-- Start Text provided --

Five years ago I left behind my D7000 and got a D500... The lack of flash contributes to better weather sealing and overall I am noticing that I've had much less problems with dust than in my crop cameras before...  It's helped me tremendously as most of my work is landscape, shot outside and often using narrow apertures (that show the dust more)... I am not the target market for the d500, but there have been a couple benefits that made it worth the extra money I paid way back when it first came out... I've more recently paired it with a used D800 as Derrel mentioned above and I was able to pay less than $600 for a camera that once cost $3000 plus and has a sensor that is still competitive with anything on the market... I also have quite a few lenses that are good on my DX camera, but are much better on the FX... I read the thread and I don't recall a huge difference in size or weight when I jumped from D7000 to D500... It may be a tad bigger, but the grip is much much better and way more comfortable... Same applies when comparing the D500 to my D800... I'm sure there are some differences, but I feel like its mostly overblown and not that noticeable in the field (this coming from a person who has done mostly landscape and travel photography)... I would say that if size/weight is the main concern, you may want to look at the Z6, but make sure that you check the size and weight of the lenses you plan on using as well because sometimes the Z lenses are bigger than F lenses and may negate the differences in the body... Just something to look at... As people said earlier everything has a tradeoff and its about making informed decisions and as some people said earlier it depends ALOT on what you're going to be shooting... If astrophotography is important to you, then you will want to look at the gear that works best for that...  I.e. crop vs FF and lenses, etc...   My suggestion would be to look at the D7200, D500 (not the D7500) or almost any FF camera on the market if you'd like to be able to keep using the lenses you currently own... I think if you get a Z6 then you're gonna want to get native lenses at some point and will definitely eat your budget... I would suggest buying one more SLR to last another 5 years or so and wait for advances in the mirrorless market to iron out any problems and to drive down the prices...  Anyway, just a few thoughts and hope it helps!

-- End Text provided --
-- Start Listing --

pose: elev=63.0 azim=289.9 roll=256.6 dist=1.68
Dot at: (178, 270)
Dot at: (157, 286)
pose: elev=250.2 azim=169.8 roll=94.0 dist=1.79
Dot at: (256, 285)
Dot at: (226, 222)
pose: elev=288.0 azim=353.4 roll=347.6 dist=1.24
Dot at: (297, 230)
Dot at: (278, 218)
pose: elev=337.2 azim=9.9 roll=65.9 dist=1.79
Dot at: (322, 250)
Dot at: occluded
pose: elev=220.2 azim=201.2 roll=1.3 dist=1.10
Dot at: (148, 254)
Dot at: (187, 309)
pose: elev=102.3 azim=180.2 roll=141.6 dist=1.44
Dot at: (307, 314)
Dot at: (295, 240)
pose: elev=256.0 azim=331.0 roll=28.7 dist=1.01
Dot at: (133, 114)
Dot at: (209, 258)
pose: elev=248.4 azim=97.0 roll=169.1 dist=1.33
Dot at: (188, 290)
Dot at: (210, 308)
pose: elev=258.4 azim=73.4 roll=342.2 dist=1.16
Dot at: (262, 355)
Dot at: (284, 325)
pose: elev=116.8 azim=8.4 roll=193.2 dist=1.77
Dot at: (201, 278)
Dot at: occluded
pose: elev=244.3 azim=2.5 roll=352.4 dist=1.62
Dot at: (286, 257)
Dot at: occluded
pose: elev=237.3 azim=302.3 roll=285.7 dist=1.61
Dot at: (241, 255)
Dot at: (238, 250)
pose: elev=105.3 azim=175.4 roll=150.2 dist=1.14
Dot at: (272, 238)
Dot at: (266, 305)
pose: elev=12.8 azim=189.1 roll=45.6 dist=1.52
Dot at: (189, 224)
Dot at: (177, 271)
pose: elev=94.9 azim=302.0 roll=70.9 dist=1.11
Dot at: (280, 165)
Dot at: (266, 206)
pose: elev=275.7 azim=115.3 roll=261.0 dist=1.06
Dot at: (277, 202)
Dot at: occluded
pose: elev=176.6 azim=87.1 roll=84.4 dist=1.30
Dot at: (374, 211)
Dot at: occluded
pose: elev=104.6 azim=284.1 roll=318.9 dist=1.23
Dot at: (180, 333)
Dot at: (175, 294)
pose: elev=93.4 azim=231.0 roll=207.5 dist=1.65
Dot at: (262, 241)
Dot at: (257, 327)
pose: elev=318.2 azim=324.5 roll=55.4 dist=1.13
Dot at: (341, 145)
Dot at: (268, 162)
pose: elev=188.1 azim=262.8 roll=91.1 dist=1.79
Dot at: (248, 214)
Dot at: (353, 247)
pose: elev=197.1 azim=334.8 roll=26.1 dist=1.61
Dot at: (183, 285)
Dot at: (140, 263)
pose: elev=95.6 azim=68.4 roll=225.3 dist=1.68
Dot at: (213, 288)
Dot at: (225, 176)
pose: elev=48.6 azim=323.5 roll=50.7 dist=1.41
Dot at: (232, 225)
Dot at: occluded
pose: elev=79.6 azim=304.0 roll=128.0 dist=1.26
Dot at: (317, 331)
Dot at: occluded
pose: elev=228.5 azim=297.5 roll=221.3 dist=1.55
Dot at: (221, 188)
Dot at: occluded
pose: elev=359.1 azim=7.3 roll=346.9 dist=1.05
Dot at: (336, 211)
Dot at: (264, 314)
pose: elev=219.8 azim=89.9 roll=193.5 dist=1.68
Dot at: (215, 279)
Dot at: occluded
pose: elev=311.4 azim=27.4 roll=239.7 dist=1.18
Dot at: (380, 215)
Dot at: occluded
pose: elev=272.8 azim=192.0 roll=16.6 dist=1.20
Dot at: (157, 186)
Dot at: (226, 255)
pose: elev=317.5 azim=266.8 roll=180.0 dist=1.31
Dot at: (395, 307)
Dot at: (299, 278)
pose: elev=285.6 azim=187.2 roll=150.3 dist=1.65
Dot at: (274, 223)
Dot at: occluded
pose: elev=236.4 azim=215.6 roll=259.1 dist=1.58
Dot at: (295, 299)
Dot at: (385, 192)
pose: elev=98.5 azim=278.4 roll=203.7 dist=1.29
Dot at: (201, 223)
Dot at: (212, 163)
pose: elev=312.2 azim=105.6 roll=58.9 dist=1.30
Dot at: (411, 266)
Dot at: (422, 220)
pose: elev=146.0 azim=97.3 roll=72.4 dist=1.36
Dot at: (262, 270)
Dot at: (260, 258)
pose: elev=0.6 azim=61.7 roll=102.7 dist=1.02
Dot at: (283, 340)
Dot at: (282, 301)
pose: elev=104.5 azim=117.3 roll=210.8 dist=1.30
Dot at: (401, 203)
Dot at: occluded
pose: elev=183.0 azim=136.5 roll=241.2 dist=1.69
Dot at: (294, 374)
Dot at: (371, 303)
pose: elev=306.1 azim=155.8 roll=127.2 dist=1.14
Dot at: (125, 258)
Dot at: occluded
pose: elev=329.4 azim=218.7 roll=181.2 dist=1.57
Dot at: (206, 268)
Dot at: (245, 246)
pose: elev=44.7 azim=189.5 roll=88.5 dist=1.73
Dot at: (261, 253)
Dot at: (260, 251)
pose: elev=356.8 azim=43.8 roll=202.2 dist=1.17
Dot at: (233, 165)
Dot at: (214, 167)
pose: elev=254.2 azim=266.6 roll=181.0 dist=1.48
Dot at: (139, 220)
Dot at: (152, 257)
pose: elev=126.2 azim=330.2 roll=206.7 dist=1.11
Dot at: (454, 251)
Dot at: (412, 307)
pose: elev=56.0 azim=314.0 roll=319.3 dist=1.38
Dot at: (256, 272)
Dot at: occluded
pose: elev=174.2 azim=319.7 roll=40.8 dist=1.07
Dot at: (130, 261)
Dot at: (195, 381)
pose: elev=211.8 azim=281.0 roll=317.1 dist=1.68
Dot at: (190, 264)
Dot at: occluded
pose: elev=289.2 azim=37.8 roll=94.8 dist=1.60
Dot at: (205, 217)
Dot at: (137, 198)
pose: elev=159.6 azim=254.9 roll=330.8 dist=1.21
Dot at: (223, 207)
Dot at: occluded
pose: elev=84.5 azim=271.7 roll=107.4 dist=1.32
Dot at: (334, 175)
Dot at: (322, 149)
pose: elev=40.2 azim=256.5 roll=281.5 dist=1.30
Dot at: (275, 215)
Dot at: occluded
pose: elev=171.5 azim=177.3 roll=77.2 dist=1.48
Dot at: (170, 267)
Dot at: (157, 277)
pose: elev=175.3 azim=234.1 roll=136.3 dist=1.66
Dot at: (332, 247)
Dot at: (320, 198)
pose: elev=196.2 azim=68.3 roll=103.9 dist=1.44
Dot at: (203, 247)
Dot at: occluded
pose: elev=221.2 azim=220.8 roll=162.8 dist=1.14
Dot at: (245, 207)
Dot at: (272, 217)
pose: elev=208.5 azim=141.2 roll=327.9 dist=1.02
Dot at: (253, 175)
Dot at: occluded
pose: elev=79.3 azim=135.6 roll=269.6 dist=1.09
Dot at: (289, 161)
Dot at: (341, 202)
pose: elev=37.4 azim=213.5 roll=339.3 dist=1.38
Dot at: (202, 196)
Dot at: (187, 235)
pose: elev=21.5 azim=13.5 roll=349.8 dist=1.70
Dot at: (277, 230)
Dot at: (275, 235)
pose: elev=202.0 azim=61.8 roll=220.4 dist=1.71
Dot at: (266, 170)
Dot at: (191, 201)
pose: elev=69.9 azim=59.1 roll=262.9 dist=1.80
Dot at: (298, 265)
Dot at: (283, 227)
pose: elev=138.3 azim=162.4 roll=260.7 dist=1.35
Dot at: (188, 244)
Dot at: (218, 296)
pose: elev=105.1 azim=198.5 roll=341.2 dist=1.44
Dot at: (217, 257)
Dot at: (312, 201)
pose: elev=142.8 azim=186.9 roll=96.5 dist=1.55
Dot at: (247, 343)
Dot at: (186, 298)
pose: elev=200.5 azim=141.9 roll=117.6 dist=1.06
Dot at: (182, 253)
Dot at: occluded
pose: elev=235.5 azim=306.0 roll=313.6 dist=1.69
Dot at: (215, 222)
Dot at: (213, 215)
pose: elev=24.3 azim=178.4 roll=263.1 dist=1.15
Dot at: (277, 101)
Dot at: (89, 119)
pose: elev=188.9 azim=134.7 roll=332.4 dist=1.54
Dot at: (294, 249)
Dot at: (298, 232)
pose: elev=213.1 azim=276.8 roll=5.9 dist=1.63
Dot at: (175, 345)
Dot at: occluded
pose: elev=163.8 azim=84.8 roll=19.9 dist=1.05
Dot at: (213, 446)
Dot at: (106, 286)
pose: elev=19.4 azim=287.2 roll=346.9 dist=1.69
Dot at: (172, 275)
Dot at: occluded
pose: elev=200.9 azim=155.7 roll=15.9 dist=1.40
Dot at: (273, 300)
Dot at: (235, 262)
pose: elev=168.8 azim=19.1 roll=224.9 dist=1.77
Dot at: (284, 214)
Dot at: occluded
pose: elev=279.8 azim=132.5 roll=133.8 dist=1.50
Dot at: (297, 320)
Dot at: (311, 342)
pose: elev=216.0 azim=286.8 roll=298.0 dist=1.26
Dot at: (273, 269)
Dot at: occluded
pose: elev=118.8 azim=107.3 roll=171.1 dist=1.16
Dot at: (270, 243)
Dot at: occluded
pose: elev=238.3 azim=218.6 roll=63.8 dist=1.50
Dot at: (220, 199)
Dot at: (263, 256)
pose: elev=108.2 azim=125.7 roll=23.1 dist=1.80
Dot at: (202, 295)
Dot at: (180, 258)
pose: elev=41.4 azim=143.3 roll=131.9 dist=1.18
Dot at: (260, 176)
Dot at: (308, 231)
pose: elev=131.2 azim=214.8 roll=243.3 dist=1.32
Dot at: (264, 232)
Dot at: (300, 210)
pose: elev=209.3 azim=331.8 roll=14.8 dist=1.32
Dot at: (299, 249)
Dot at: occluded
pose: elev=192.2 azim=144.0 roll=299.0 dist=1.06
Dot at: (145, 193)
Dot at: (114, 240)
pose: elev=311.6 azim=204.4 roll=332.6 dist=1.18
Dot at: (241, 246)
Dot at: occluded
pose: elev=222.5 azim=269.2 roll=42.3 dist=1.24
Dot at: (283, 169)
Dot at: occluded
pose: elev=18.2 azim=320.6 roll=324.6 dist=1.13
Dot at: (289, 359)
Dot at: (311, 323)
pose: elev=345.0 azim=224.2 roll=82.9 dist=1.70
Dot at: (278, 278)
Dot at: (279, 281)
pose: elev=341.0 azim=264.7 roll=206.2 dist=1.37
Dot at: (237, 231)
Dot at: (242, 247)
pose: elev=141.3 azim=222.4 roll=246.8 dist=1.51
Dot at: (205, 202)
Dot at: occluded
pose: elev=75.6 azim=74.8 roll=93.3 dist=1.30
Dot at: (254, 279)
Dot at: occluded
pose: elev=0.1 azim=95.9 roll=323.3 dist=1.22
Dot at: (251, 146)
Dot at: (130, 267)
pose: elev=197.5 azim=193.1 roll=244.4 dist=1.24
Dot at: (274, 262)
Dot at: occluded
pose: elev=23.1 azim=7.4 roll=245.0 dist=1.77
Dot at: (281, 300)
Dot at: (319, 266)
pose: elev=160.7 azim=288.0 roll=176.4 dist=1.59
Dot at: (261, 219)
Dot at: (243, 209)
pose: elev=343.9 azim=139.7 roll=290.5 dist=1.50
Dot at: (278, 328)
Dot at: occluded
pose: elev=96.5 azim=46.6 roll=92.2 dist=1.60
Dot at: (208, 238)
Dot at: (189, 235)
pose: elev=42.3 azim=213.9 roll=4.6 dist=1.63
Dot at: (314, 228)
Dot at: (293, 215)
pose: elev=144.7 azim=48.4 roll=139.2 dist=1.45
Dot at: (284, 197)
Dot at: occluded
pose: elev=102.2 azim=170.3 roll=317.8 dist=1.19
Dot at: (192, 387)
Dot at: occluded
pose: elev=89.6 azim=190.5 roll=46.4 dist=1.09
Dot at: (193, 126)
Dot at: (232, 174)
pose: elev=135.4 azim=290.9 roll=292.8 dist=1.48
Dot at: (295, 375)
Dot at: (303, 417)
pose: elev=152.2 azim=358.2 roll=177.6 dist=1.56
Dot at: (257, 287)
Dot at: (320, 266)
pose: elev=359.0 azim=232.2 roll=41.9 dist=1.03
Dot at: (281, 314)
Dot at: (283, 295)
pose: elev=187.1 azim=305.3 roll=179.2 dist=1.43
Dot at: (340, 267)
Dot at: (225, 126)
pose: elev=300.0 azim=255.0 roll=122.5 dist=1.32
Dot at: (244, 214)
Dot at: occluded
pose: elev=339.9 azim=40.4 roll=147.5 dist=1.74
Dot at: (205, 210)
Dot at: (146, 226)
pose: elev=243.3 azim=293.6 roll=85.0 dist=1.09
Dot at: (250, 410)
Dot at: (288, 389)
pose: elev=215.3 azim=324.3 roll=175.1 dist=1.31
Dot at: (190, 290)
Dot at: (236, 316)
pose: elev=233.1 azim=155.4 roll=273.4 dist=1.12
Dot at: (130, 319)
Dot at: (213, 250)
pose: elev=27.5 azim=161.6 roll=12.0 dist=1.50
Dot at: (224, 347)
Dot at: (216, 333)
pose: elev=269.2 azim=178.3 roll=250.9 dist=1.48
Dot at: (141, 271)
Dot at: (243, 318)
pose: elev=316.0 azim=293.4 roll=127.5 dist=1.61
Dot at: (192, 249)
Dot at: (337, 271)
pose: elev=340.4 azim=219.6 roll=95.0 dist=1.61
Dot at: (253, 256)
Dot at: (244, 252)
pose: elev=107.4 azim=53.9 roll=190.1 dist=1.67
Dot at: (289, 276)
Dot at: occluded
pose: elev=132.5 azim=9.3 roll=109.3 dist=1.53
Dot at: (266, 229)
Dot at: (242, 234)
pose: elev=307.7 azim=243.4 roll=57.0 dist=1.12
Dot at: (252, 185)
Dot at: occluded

-- End Listing --

In the camera forum post, how much did the writer pay for the used D800?

(Reply to the task): Less than $600